The task: Among the entries below, find every line that contains the string "LIST", then copy it.

Given records:
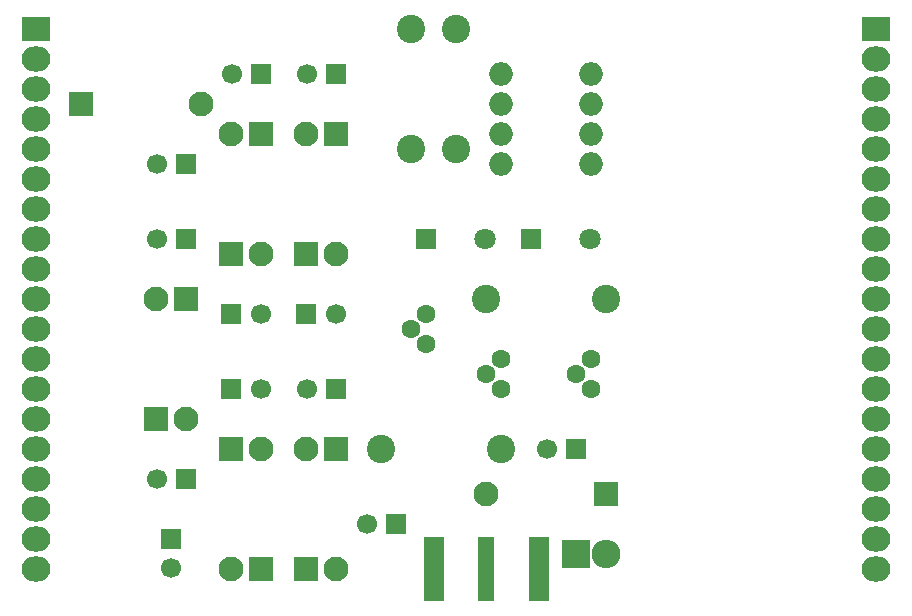
<source format=gbr>
G04 #@! TF.FileFunction,Soldermask,Top*
%FSLAX46Y46*%
G04 Gerber Fmt 4.6, Leading zero omitted, Abs format (unit mm)*
G04 Created by KiCad (PCBNEW 4.0.3+e1-6302~38~ubuntu16.04.1-stable) date Thu Aug 25 17:14:47 2016*
%MOMM*%
%LPD*%
G01*
G04 APERTURE LIST*
%ADD10C,0.100000*%
%ADD11R,1.800000X1.800000*%
%ADD12C,1.800000*%
%ADD13C,2.099260*%
%ADD14R,2.099260X2.099260*%
%ADD15C,2.398980*%
%ADD16O,2.000000X2.000000*%
%ADD17R,1.700000X1.700000*%
%ADD18C,1.700000*%
%ADD19C,1.600000*%
%ADD20R,2.432000X2.432000*%
%ADD21O,2.432000X2.432000*%
%ADD22R,2.432000X2.127200*%
%ADD23O,2.432000X2.127200*%
%ADD24R,1.670000X5.480000*%
%ADD25R,1.416000X5.480000*%
G04 APERTURE END LIST*
D10*
D11*
X115570000Y-53340000D03*
D12*
X120570000Y-53340000D03*
D11*
X106680000Y-53340000D03*
D12*
X111680000Y-53340000D03*
D13*
X111759480Y-74932540D03*
D14*
X121919480Y-74932540D03*
D13*
X99062540Y-81280520D03*
D14*
X99062540Y-71120520D03*
D13*
X96517460Y-71119480D03*
D14*
X96517460Y-81279480D03*
D13*
X99062540Y-54610520D03*
D14*
X99062540Y-44450520D03*
D13*
X96517460Y-44449480D03*
D14*
X96517460Y-54609480D03*
D13*
X90167460Y-44449480D03*
D14*
X90167460Y-54609480D03*
D13*
X92712540Y-54610520D03*
D14*
X92712540Y-44450520D03*
D13*
X92707460Y-71119480D03*
D14*
X92707460Y-81279480D03*
D13*
X90172540Y-81280520D03*
D14*
X90172540Y-71120520D03*
D13*
X86362540Y-68580520D03*
D14*
X86362540Y-58420520D03*
D13*
X83817460Y-58419480D03*
D14*
X83817460Y-68579480D03*
D13*
X87630520Y-41907460D03*
D14*
X77470520Y-41907460D03*
D15*
X105410000Y-35560000D03*
X105410000Y-45720000D03*
X109220000Y-35560000D03*
X109220000Y-45720000D03*
X111760000Y-58420000D03*
X121920000Y-58420000D03*
X113030000Y-71120000D03*
X102870000Y-71120000D03*
D16*
X113030000Y-39370000D03*
X113030000Y-41910000D03*
X113030000Y-44450000D03*
X113030000Y-46990000D03*
X120650000Y-46990000D03*
X120650000Y-44450000D03*
X120650000Y-41910000D03*
X120650000Y-39370000D03*
D17*
X86360000Y-46990000D03*
D18*
X83860000Y-46990000D03*
D17*
X86360000Y-53340000D03*
D18*
X83860000Y-53340000D03*
D17*
X86360000Y-73660000D03*
D18*
X83860000Y-73660000D03*
D17*
X85090000Y-78740000D03*
D18*
X85090000Y-81240000D03*
D17*
X90170000Y-66040000D03*
D18*
X92670000Y-66040000D03*
D17*
X90170000Y-59690000D03*
D18*
X92670000Y-59690000D03*
D17*
X92710000Y-39370000D03*
D18*
X90210000Y-39370000D03*
D17*
X99060000Y-39370000D03*
D18*
X96560000Y-39370000D03*
D17*
X96520000Y-59690000D03*
D18*
X99020000Y-59690000D03*
D17*
X99060000Y-66040000D03*
D18*
X96560000Y-66040000D03*
D17*
X104140000Y-77470000D03*
D18*
X101640000Y-77470000D03*
D17*
X119380000Y-71120000D03*
D18*
X116880000Y-71120000D03*
D19*
X106680000Y-59690000D03*
X105410000Y-60960000D03*
X106680000Y-62230000D03*
X120650000Y-63500000D03*
X119380000Y-64770000D03*
X120650000Y-66040000D03*
X113030000Y-63500000D03*
X111760000Y-64770000D03*
X113030000Y-66040000D03*
D20*
X119380000Y-80010000D03*
D21*
X121920000Y-80010000D03*
D22*
X73660000Y-35560000D03*
D23*
X73660000Y-38100000D03*
X73660000Y-40640000D03*
X73660000Y-43180000D03*
X73660000Y-45720000D03*
X73660000Y-48260000D03*
X73660000Y-50800000D03*
X73660000Y-53340000D03*
X73660000Y-55880000D03*
X73660000Y-58420000D03*
X73660000Y-60960000D03*
X73660000Y-63500000D03*
X73660000Y-66040000D03*
X73660000Y-68580000D03*
X73660000Y-71120000D03*
X73660000Y-73660000D03*
X73660000Y-76200000D03*
X73660000Y-78740000D03*
X73660000Y-81280000D03*
D22*
X144780000Y-35560000D03*
D23*
X144780000Y-38100000D03*
X144780000Y-40640000D03*
X144780000Y-43180000D03*
X144780000Y-45720000D03*
X144780000Y-48260000D03*
X144780000Y-50800000D03*
X144780000Y-53340000D03*
X144780000Y-55880000D03*
X144780000Y-58420000D03*
X144780000Y-60960000D03*
X144780000Y-63500000D03*
X144780000Y-66040000D03*
X144780000Y-68580000D03*
X144780000Y-71120000D03*
X144780000Y-73660000D03*
X144780000Y-76200000D03*
X144780000Y-78740000D03*
X144780000Y-81280000D03*
D24*
X107315000Y-81280000D03*
X116205000Y-81280000D03*
D25*
X111760000Y-81280000D03*
M02*

</source>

Answer area:
G04 APERTURE LIST*
G04 APERTURE END LIST*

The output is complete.